It's easy to feel the effects of a drafty door or window, but cold air can also seep into a heated home-or out of an air-conditioned one-through several other surprising sources. And even the smallest leak can rack up a big energy bill. In fact, the Department of Energy estimates that homeowners can save up to 30 percent on their monthly energy bills just by properly weatherizing their home.
You're probably aware of the benefits of weatherstripping doors and windows, but here's where other leaks are lurking and how to seal them:
Chimneys are designed to let hot air escape from the house, and they do an excellent job-even when there's no fire going. When the fireplace isn't in use, keep the flue closed to prevent air from escaping. You can also buy chimney balloons that inflate to fit beneath the flue and prevent air from escaping; they deflate automatically if they come into contact with heat.
In the attic, check for gaps around the chimney. Building codes require that combustible materials such as insulation be 2 inches from a masonry chimney, so build a metal dam around the chimney for clearance. Seal with aluminum flashing and heat-resistant caulk.
Do It Yourself? Chimney work is wrought with tricky codes and potential fire hazards, so weekend warriors should generally steer clear.
Dryer vents and exhaust fans can whisk conditioned air out of a home and let outside air in. In homes with a kitchen exhaust fan, add a magnetic cover to prevent air from leaking in or out while the fan isn't in use. Bathroom exhaust fans should have an internal flapper damper to prevent air from coming in or out when the fan is off. Dryer vents typically have a flapper to reduce air leaks, but if the vent becomes clogged with lint, it can prevent the flapper from working properly. Check vents periodically to make sure they're free of lint, or install a dryer-vent seal.
Do It Yourself? There are risks in making a home too airtight. It can limit the air supply for heating appliances, and exhaust fans may pull combustion gases into the living space. A professional contractor can ensure there's adequate ventilation to prevent dangerous "backdrafting."
Check for air leaks around plumbing pipes, furnace flues and electrical junction boxes. Gaps around plumbing pipe can be filled with expanding foam or caulk, and gaps around junction boxes can be caulked. Furnace flues are slightly more challenging. Pipes need to be at least one inch from combustible materials such as insulation, so seal with heat-resistant caulk and build a metal dam around the flue to prevent insulation from touching the hot pipe. Finally, determine whether the attic entrance is properly sealed by turning on the attic light at night and closing the door or hatch. If you can see light around the frame, use weatherstripping to prevent air from escaping through those gaps.
Do It Yourself? Novices can handle the weatherstripping, but sealing around hot pipes should be left to professionals familiar with building codes.

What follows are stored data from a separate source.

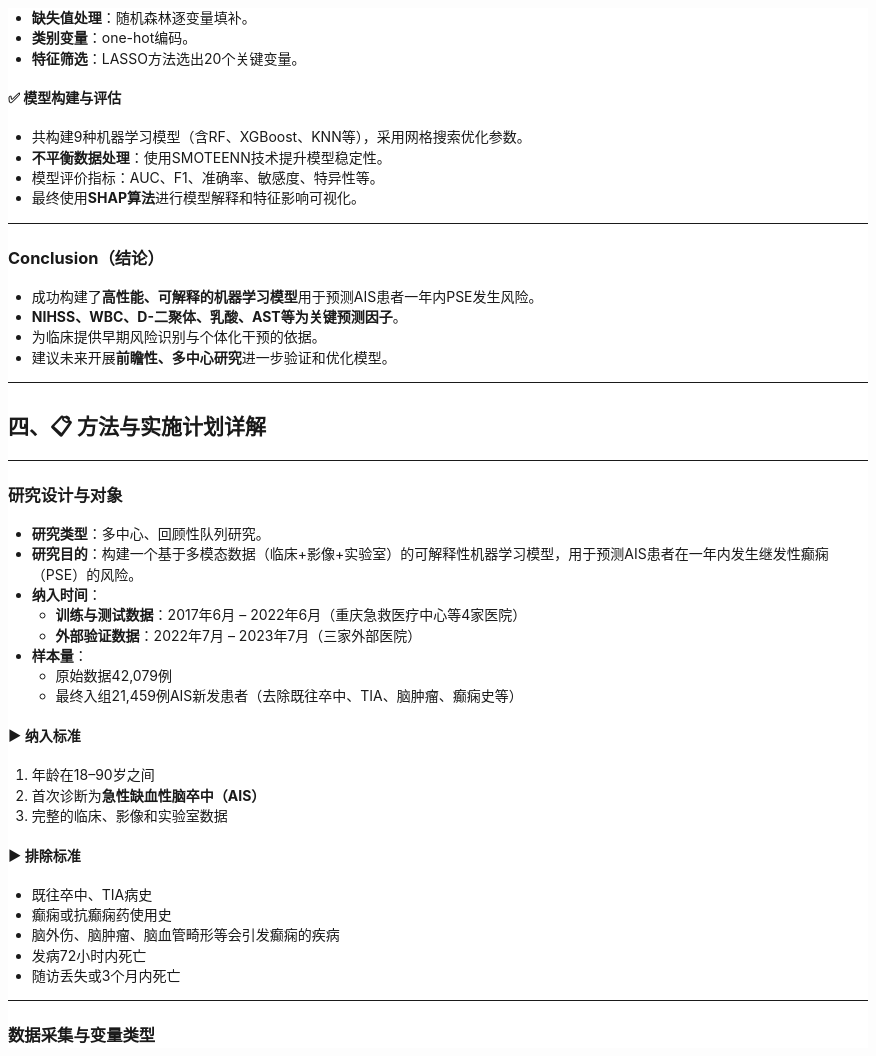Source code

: - **缺失值处理**：随机森林逐变量填补。
- **类别变量**：one-hot编码。
- **特征筛选**：LASSO方法选出20个关键变量。

#### ✅ 模型构建与评估

- 共构建9种机器学习模型（含RF、XGBoost、KNN等），采用网格搜索优化参数。
- **不平衡数据处理**：使用SMOTEENN技术提升模型稳定性。
- 模型评价指标：AUC、F1、准确率、敏感度、特异性等。
- 最终使用**SHAP算法**进行模型解释和特征影响可视化。

---

### Conclusion（结论）

- 成功构建了**高性能、可解释的机器学习模型**用于预测AIS患者一年内PSE发生风险。
- **NIHSS、WBC、D-二聚体、乳酸、AST等为关键预测因子**。
- 为临床提供早期风险识别与个体化干预的依据。
- 建议未来开展**前瞻性、多中心研究**进一步验证和优化模型。

---


## 四、📋 方法与实施计划详解

---

### 研究设计与对象

- **研究类型**：多中心、回顾性队列研究。
- **研究目的**：构建一个基于多模态数据（临床+影像+实验室）的可解释性机器学习模型，用于预测AIS患者在一年内发生继发性癫痫（PSE）的风险。
- **纳入时间**：
  - **训练与测试数据**：2017年6月 – 2022年6月（重庆急救医疗中心等4家医院）
  - **外部验证数据**：2022年7月 – 2023年7月（三家外部医院）
- **样本量**：
  - 原始数据42,079例
  - 最终入组21,459例AIS新发患者（去除既往卒中、TIA、脑肿瘤、癫痫史等）

#### ▶️ 纳入标准
1. 年龄在18–90岁之间
2. 首次诊断为**急性缺血性脑卒中（AIS）**
3. 完整的临床、影像和实验室数据

#### ▶️ 排除标准
- 既往卒中、TIA病史
- 癫痫或抗癫痫药使用史
- 脑外伤、脑肿瘤、脑血管畸形等会引发癫痫的疾病
- 发病72小时内死亡
- 随访丢失或3个月内死亡

---

### 数据采集与变量类型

Electrical outlets and switch plates can allow air to seep through the walls. Find leaks by waving a burning incense stick or a damp hand in front of the outlet cover; you'll be able to see the smoke waver or feel any drafts on your hand. The Department of Energy recommends installing foam gaskets behind outlet covers and switch plates to prevent air from coming through.
Do It Yourself? Yes, but be sure to turn the breaker off in the area where you're working.
Add-ons such as recessed lighting, mail slots and wall air-conditioning units may add convenience and comfort to a home, but they also add the potential for air leaks. Caulk any gaps around mail slots, and seal around leaky light fixtures. If the insulation above a recessed light seems dirty, it's probably allowing air to escape. Remove window AC units before winter.
Do It Yourself? Novices can caulk gaps and remove window units, but only a professional should seal around recessed lighting, due to potential fire hazards.